The test set is internal but the methodology is public, and we’ve discussed test-set construction in our grounded-AI Pledge enforcement post. A customer who wants to know whether our retriever performs on their corpus can run their own version of the same test on a sample of their KB.

Citation stability under model upgrades

One subtlety. Citations in PursuitAgent point to specific KB blocks by ID. When we upgrade the embedding model, the dense scores change — the same query-block pair may rank differently than it did yesterday. If a customer’s reviewer tomorrow re-runs a query they ran today, they could see a different top result.

We handle this by locking each customer’s KB to an embedding model version. The lock is broken only on a deliberate re-embed, which is a customer-visible operation. The audit log records the model change. A reviewer who re-runs a query after a re-embed sees a flag indicating the corpus was re-indexed since the last query.

This is part of why customers shouldn’t experience the retrieval engine as a moving target. The blend ratio is global; the model version is per-customer; citations resolve to a specific version.

What’s still open

Two known limitations.

Per-customer ratio tuning. Mentioned above. Some customer corpora would do better at 0.70/0.30 (heavily narrative content) and some at 0.55/0.45 (compliance-heavy). We don’t tune yet.

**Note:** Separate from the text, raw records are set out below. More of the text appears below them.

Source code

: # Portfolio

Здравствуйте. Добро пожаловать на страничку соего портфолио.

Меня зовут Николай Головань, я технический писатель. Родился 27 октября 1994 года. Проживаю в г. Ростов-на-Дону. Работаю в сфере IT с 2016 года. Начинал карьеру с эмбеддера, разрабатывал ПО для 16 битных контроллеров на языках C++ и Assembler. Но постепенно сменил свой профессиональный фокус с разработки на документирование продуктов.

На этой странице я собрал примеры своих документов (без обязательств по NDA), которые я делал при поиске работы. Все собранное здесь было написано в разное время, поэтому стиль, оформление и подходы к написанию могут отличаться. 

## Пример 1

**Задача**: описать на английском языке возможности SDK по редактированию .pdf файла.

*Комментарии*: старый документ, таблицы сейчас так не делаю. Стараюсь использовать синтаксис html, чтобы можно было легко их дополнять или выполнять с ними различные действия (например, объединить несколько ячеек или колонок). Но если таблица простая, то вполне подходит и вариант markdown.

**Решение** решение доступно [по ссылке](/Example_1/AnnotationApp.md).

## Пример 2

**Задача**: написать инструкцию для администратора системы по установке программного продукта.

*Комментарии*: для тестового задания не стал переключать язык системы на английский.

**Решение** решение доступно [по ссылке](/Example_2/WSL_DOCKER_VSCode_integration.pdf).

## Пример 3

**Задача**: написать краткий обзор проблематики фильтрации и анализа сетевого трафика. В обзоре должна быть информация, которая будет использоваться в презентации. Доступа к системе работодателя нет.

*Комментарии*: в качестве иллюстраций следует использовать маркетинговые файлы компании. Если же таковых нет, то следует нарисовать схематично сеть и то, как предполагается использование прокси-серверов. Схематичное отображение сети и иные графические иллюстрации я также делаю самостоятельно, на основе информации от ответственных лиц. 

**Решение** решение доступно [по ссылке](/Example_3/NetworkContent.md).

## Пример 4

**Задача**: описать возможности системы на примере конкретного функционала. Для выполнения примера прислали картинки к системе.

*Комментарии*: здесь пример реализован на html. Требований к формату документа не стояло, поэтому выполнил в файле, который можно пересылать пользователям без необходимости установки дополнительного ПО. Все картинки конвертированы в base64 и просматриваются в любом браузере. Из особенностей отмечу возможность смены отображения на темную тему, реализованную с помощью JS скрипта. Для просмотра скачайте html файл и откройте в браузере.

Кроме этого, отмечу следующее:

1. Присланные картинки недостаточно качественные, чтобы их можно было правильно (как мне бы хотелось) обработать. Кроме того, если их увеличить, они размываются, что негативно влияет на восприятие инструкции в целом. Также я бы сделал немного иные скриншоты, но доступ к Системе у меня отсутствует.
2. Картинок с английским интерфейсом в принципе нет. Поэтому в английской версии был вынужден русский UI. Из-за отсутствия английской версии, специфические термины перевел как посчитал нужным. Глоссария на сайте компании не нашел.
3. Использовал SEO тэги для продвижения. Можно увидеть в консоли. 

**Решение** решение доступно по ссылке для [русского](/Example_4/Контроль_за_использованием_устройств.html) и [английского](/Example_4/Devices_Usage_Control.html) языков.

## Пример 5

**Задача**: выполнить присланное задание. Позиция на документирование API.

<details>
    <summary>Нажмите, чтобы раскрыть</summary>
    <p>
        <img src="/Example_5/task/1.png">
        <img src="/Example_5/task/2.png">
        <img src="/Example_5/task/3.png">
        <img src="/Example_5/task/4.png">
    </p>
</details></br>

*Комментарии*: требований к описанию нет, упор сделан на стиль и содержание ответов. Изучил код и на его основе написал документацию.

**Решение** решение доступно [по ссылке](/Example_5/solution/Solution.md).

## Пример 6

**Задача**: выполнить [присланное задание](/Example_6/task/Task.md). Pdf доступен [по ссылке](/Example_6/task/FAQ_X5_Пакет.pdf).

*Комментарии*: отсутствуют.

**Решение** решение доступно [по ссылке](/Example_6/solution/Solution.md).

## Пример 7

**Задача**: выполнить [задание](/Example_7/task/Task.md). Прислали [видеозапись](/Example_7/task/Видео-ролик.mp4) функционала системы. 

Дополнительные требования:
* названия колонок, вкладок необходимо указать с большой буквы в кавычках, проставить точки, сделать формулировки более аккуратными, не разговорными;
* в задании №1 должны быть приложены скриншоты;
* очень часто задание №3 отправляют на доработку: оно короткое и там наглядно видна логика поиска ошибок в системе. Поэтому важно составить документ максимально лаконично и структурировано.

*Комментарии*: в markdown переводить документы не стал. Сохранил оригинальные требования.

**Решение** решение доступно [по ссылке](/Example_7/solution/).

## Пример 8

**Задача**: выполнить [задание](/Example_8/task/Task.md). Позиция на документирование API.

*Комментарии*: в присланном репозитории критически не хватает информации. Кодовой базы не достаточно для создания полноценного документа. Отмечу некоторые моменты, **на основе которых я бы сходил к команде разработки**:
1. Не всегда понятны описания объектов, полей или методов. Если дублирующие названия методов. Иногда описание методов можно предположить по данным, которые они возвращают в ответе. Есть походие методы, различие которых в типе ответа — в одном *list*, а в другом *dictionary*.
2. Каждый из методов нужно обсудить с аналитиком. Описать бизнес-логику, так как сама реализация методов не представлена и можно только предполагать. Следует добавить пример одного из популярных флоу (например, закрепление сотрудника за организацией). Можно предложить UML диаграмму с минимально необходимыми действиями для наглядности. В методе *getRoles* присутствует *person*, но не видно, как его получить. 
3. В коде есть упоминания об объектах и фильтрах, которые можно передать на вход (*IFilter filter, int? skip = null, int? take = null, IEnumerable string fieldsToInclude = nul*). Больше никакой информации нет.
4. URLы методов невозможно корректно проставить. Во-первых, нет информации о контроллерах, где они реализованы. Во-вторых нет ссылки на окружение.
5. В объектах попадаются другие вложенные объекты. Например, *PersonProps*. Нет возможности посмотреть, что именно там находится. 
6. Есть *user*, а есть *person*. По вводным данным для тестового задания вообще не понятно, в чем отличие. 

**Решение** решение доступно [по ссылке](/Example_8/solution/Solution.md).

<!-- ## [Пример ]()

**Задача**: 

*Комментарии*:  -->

Cross-encoder reranking. A second-stage cross-encoder reranker over the top-K candidates is a known win in the RAG literature, particularly for the kind of paraphrase-heavy queries proposals generate. We have a research branch implementing it; the latency cost is the open question. A reranker that adds 200ms to retrieval is acceptable in the drafting flow; one that adds 800ms is not.

The takeaway

Hybrid is not exotic. It is the boring, correct answer for proposal retrieval. Pure dense fails on the discrete-token vocabulary that fills compliance and security content. Pure BM25 fails on paraphrase. The blend at 0.65/0.35 works on our test set; the methodology — labeled test set with three slices, gated on no slice regressing — is what keeps it working as the underlying models change.

If your current proposal software gives you results that look “loosely related,” you are probably running a pure-keyword retriever. If your current AI proposal product gives you results that get the version number wrong, you are probably running pure-dense. Hybrid catches both.